Copy out the lines exactly, starting with the line that contains "На Полтавщині суд відсторонив від посади" and continuing through the last line. Leave the pictures out of your answer.

▶ [DATA TO USE]
BEGIN

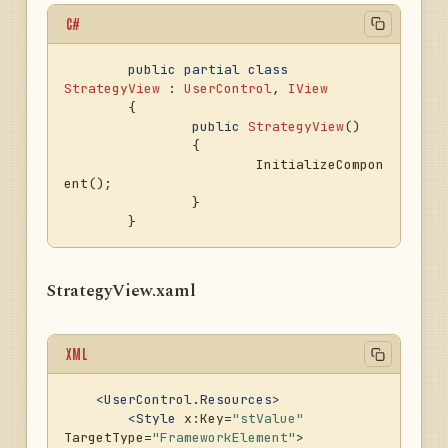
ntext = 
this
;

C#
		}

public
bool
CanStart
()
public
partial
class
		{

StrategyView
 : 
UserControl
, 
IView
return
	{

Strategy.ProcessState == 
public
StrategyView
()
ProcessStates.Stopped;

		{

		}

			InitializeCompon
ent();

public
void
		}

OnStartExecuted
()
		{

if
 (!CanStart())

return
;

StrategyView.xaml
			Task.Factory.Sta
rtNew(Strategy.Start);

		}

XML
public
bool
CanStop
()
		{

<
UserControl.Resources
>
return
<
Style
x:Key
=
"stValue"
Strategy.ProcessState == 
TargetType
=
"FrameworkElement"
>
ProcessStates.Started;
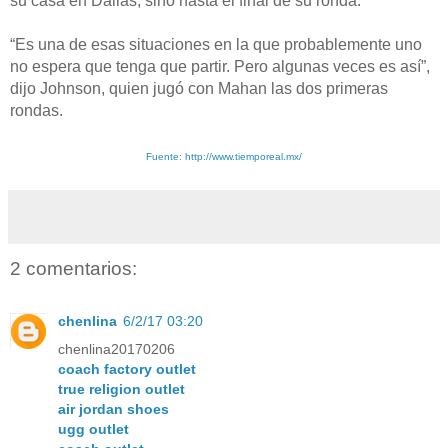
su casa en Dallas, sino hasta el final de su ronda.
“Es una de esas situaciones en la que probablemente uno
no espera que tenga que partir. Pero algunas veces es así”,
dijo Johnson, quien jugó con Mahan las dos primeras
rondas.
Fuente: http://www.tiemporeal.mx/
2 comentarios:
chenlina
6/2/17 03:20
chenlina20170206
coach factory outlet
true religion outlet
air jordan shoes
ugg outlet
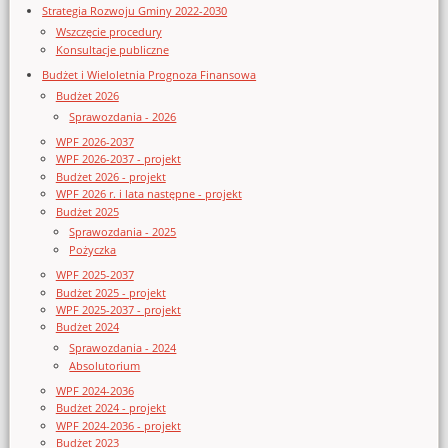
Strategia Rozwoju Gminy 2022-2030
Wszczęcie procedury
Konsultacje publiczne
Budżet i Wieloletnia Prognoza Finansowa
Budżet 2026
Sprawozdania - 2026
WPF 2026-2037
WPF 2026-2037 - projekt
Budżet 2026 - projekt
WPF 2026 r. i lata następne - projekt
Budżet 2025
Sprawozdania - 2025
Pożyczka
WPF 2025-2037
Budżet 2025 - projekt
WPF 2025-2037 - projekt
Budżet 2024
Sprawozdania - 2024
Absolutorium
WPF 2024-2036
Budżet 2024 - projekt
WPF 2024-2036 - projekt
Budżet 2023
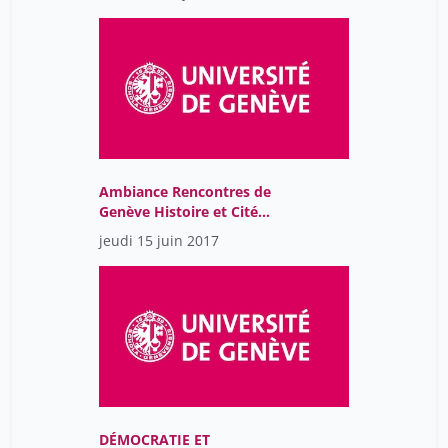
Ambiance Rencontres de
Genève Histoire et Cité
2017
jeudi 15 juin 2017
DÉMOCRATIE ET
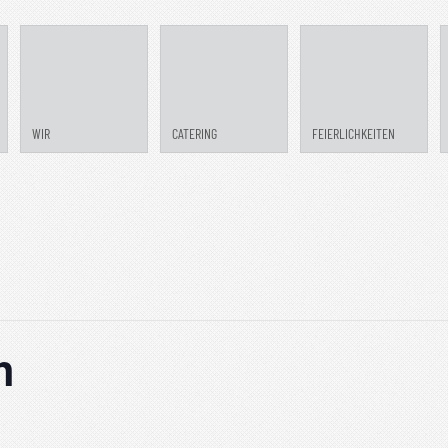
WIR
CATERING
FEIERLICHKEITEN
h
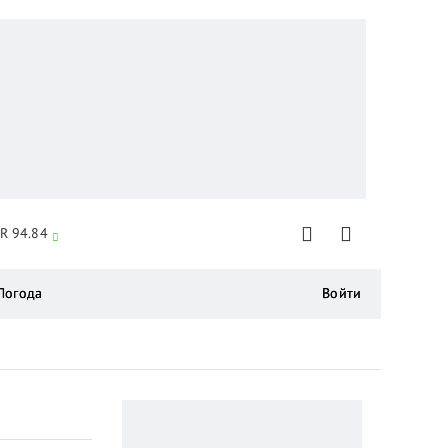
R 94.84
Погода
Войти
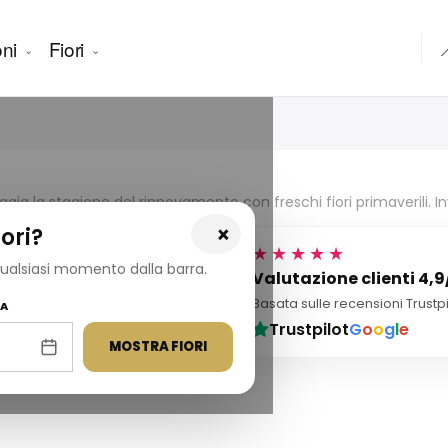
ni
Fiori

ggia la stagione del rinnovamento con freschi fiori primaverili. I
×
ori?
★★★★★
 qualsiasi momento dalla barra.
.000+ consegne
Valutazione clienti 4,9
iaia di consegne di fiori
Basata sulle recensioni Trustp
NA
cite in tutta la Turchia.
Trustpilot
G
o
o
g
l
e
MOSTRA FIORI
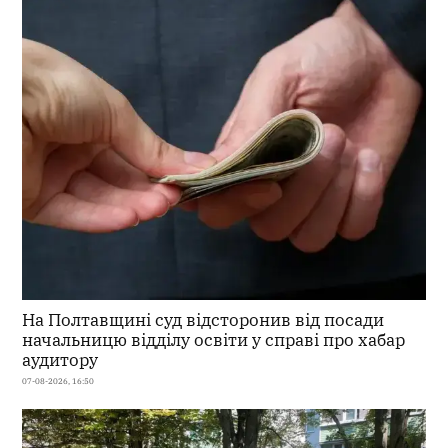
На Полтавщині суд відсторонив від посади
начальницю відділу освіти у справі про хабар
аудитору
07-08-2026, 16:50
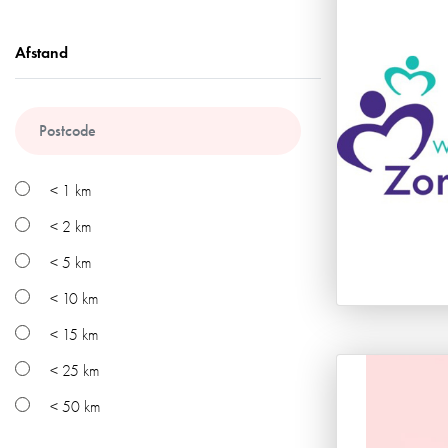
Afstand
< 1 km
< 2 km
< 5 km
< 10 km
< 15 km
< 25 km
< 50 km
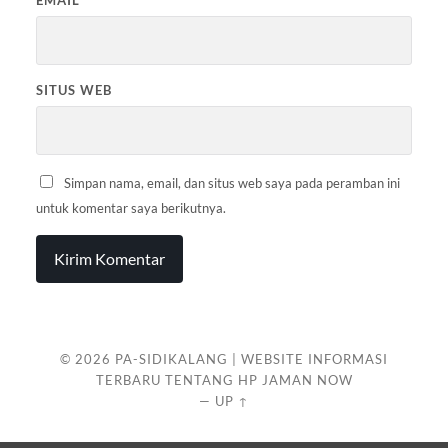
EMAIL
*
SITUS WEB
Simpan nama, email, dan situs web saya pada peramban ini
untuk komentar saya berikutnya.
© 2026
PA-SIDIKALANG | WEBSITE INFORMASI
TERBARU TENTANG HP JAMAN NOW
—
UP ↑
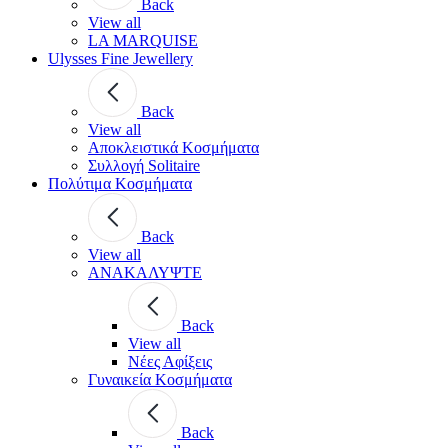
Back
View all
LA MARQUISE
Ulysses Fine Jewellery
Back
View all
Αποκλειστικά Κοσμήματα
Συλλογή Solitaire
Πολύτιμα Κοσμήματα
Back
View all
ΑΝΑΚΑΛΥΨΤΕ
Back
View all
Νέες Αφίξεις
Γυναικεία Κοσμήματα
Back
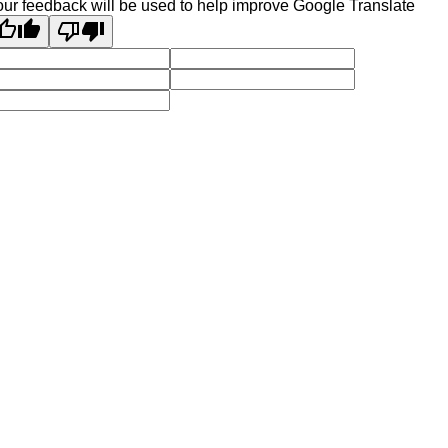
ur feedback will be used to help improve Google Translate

END

▶ [SOLUTION]
На Полтавщині суд відсторонив від посади
начальницю відділу освіти у справі про хабар
аудитору
07-08-2026, 16:50
Afstand
< 1 km
< 2 km
< 5 km
< 10 km
< 15 km
< 25 km
< 50 km
EMAIL
*
SITUS WEB
Simpan nama, email, dan situs web saya pada peramban ini
untuk komentar saya berikutnya.
© 2026
PA-SIDIKALANG | WEBSITE INFORMASI
TERBARU TENTANG HP JAMAN NOW
—
UP ↑
Back
View all
LA MARQUISE
Ulysses Fine Jewellery
Back
View all
Αποκλειστικά Κοσμήματα
Συλλογή Solitaire
Πολύτιμα Κοσμήματα
Back
View all
ΑΝΑΚΑΛΥΨΤΕ
Back
View all
Νέες Αφίξεις
Γυναικεία Κοσμήματα
Back
ur feedback will be used to help improve Google Translate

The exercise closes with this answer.